■ **Data for the task**:
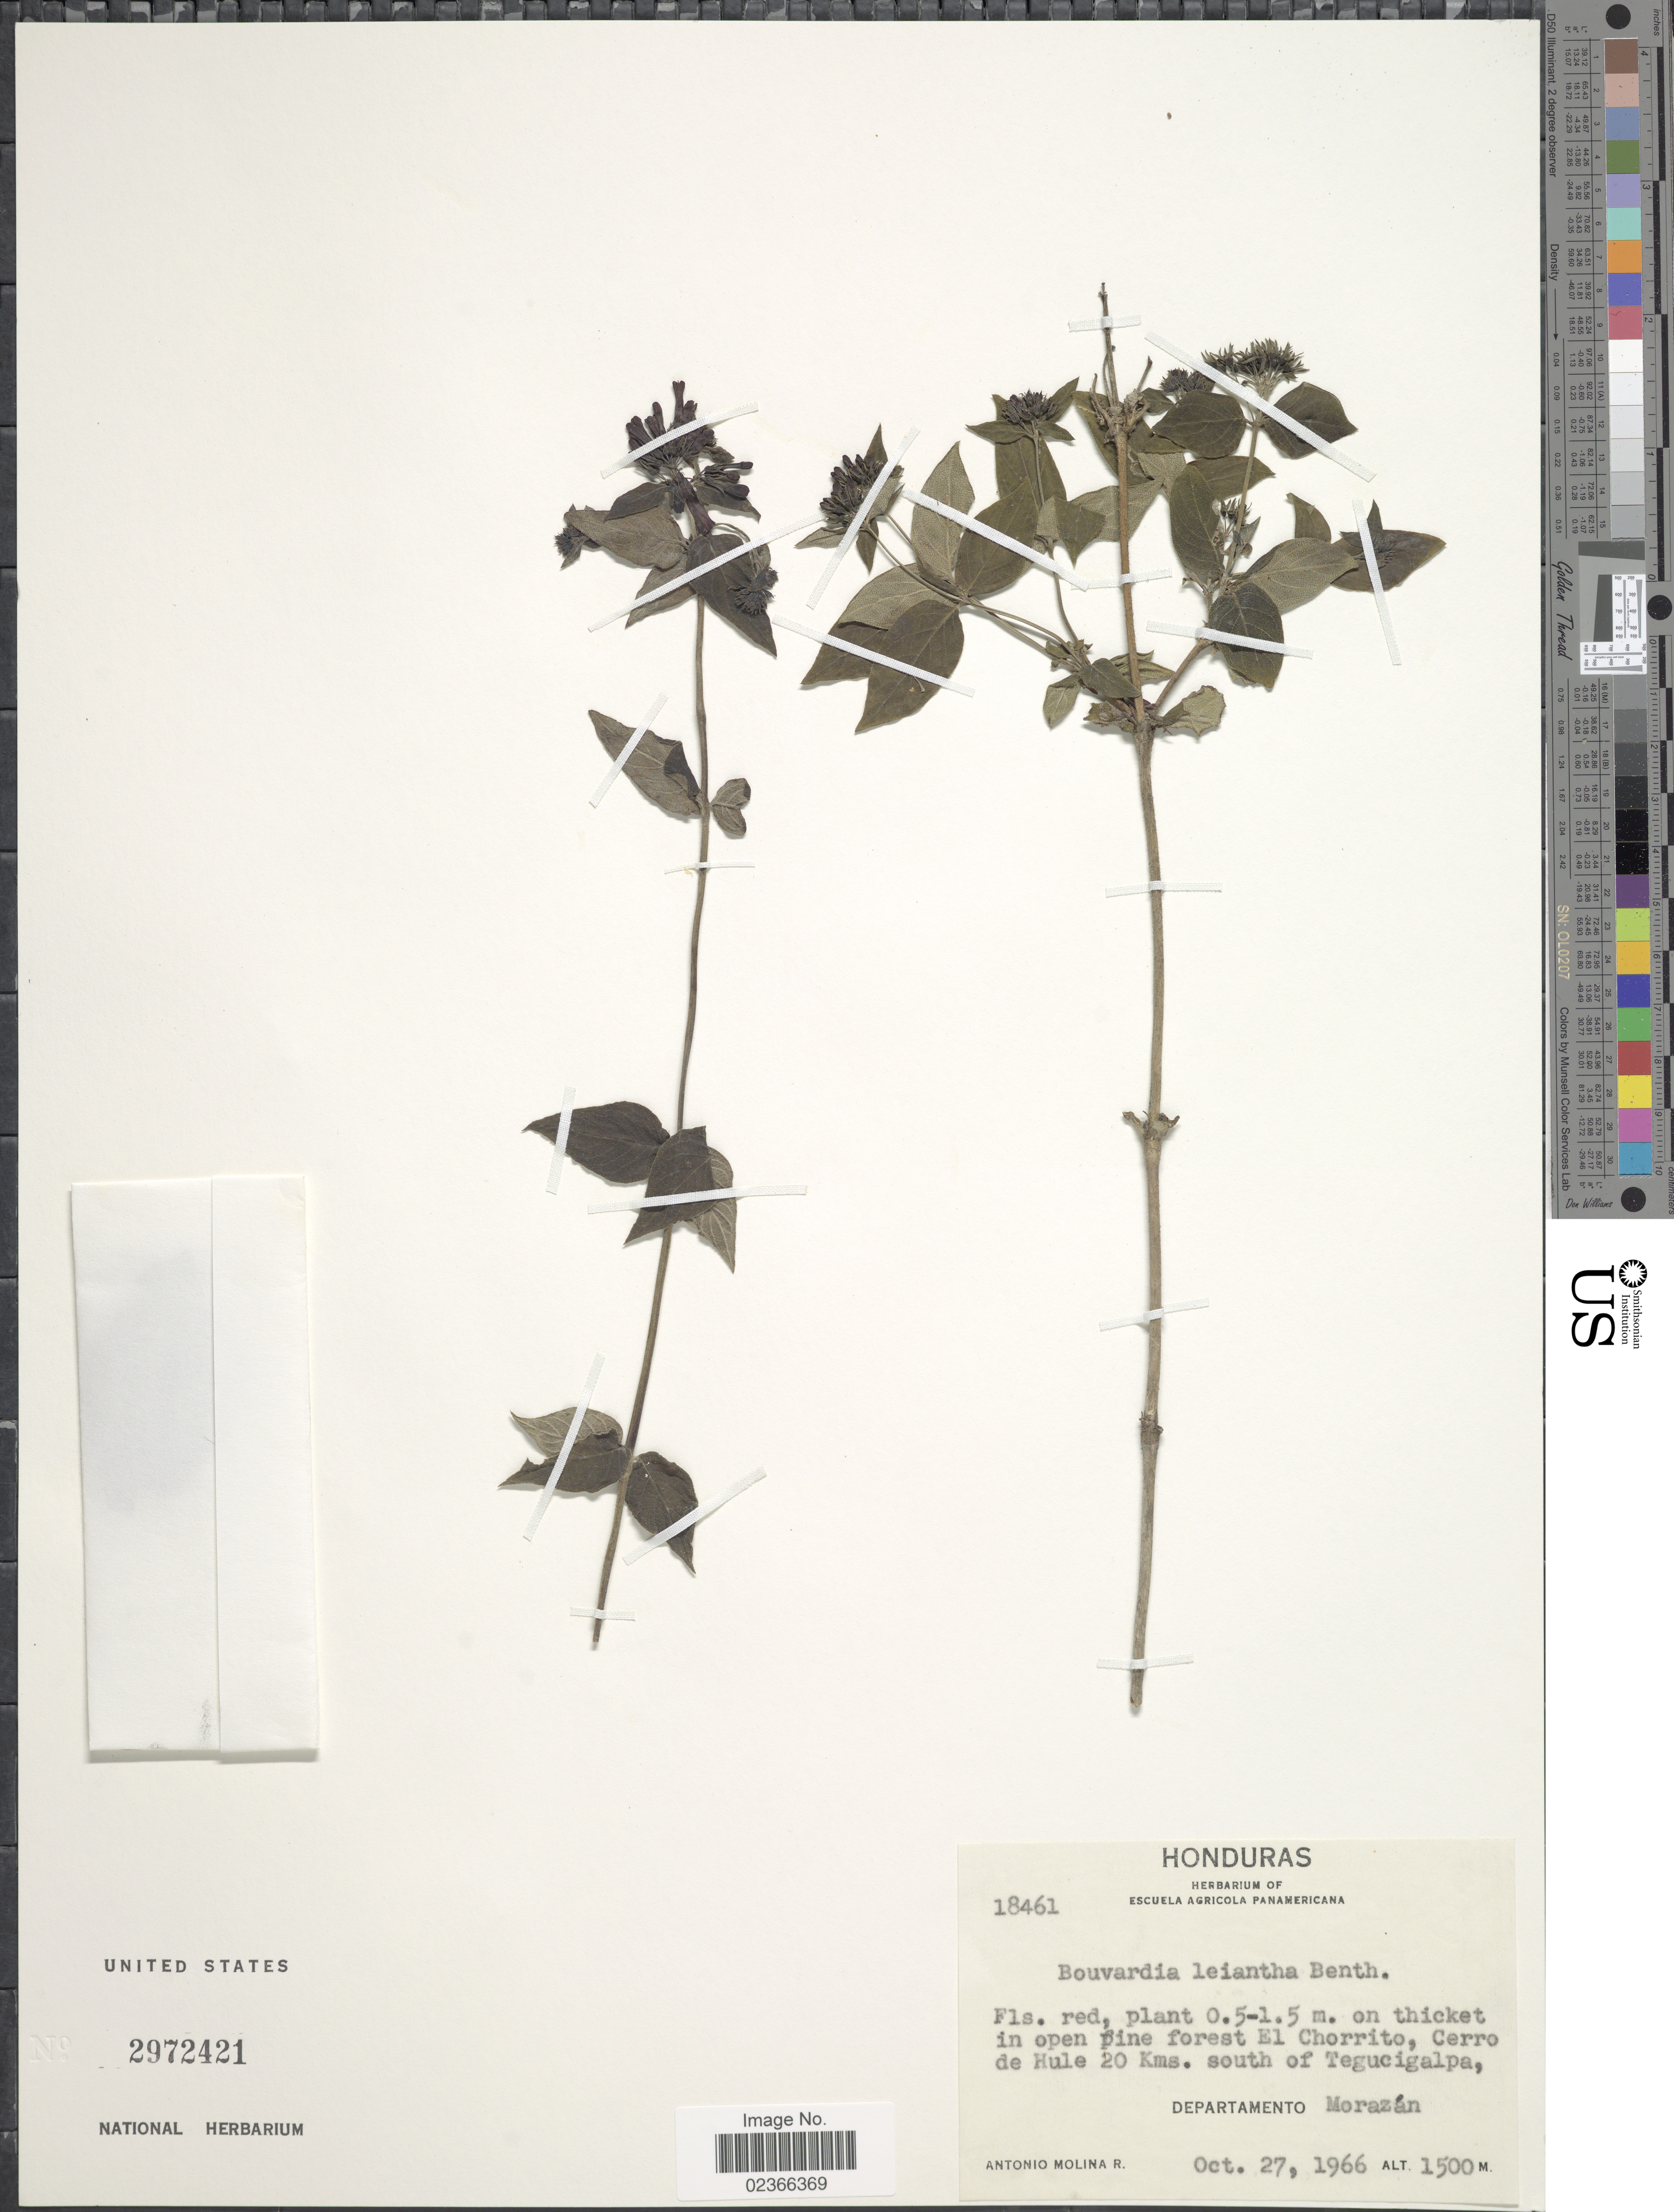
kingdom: Plantae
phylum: Tracheophyta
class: Magnoliopsida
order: Gentianales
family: Rubiaceae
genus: Bouvardia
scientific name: Bouvardia leiantha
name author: Benth.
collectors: A. Molina R.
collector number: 18461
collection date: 1966-10-27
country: Honduras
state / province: Fco. Morazán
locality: On thicket in open pine forest El Chorrito, Cerro de Hule 20 kms. south of Tegucigalpa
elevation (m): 1500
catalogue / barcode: US 2972421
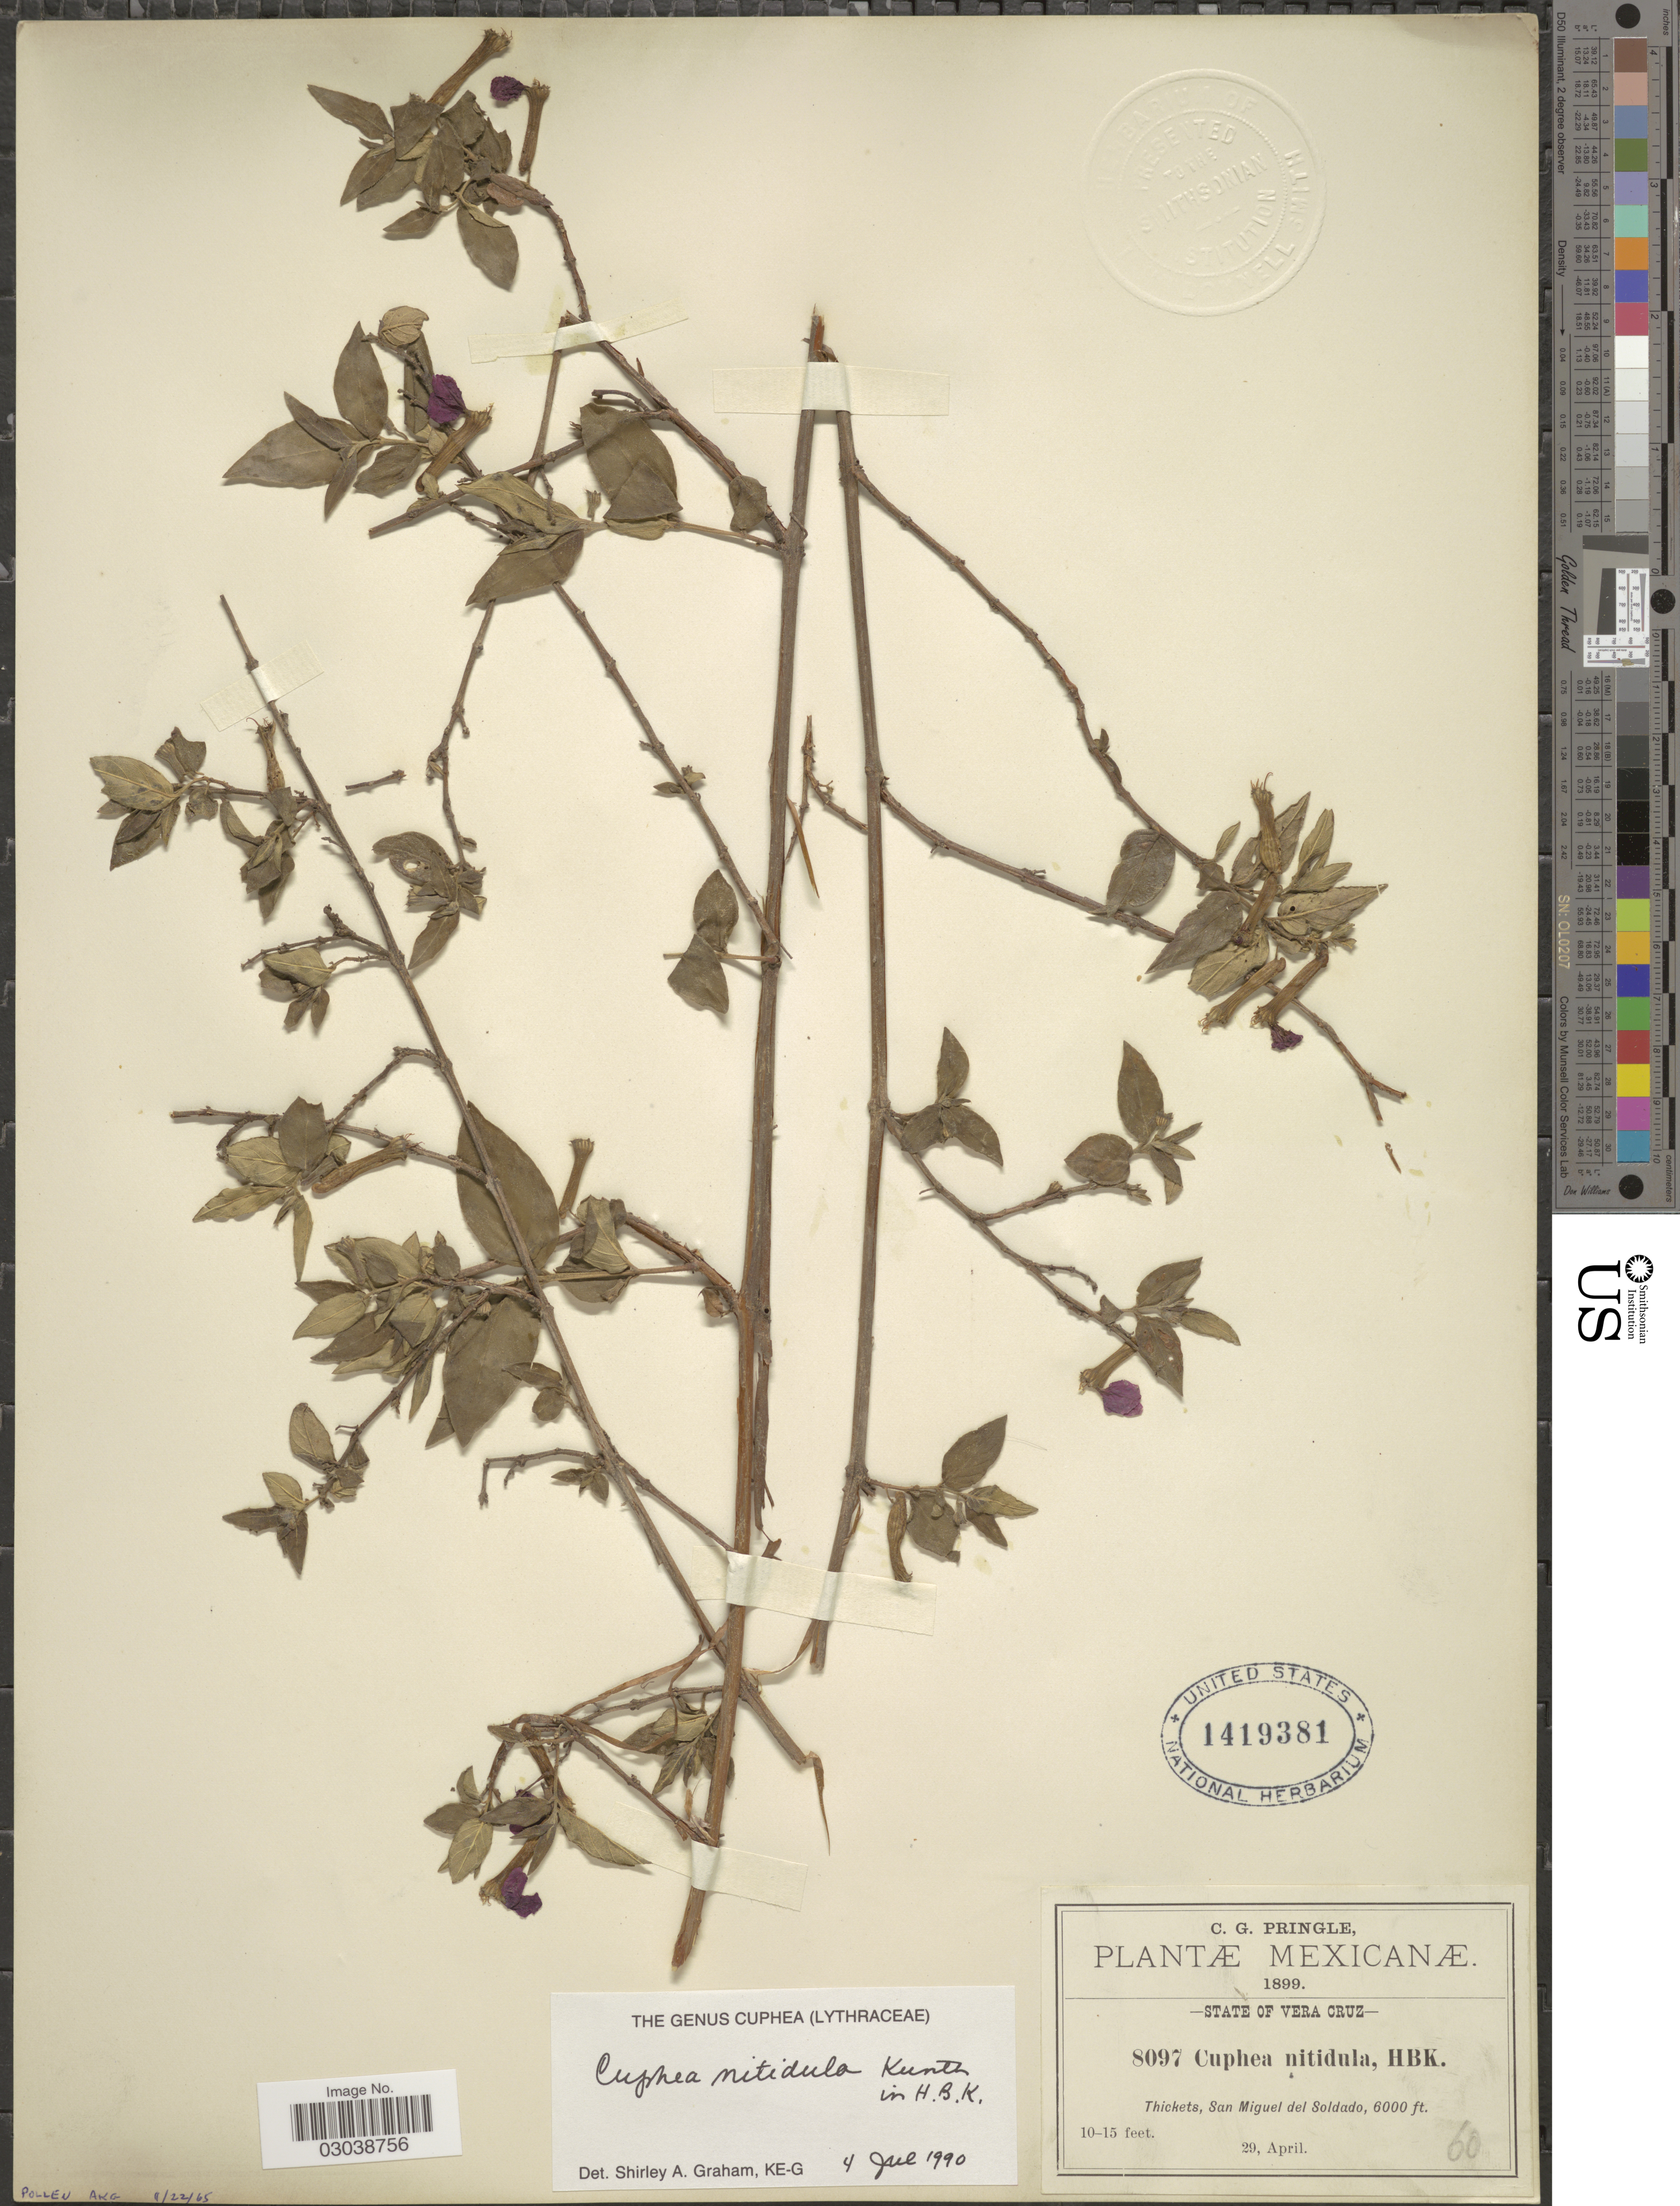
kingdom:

■ **What you have to do**:
Write out every one of the lines above word for word, leaving out the pictures.

■ **Result**:
kingdom: Plantae
phylum: Tracheophyta
class: Magnoliopsida
order: Gentianales
family: Rubiaceae
genus: Bouvardia
scientific name: Bouvardia leiantha
name author: Benth.
collectors: A. Molina R.
collector number: 18461
collection date: 1966-10-27
country: Honduras
state / province: Fco. Morazán
locality: On thicket in open pine forest El Chorrito, Cerro de Hule 20 kms. south of Tegucigalpa
elevation (m): 1500
catalogue / barcode: US 2972421
kingdom:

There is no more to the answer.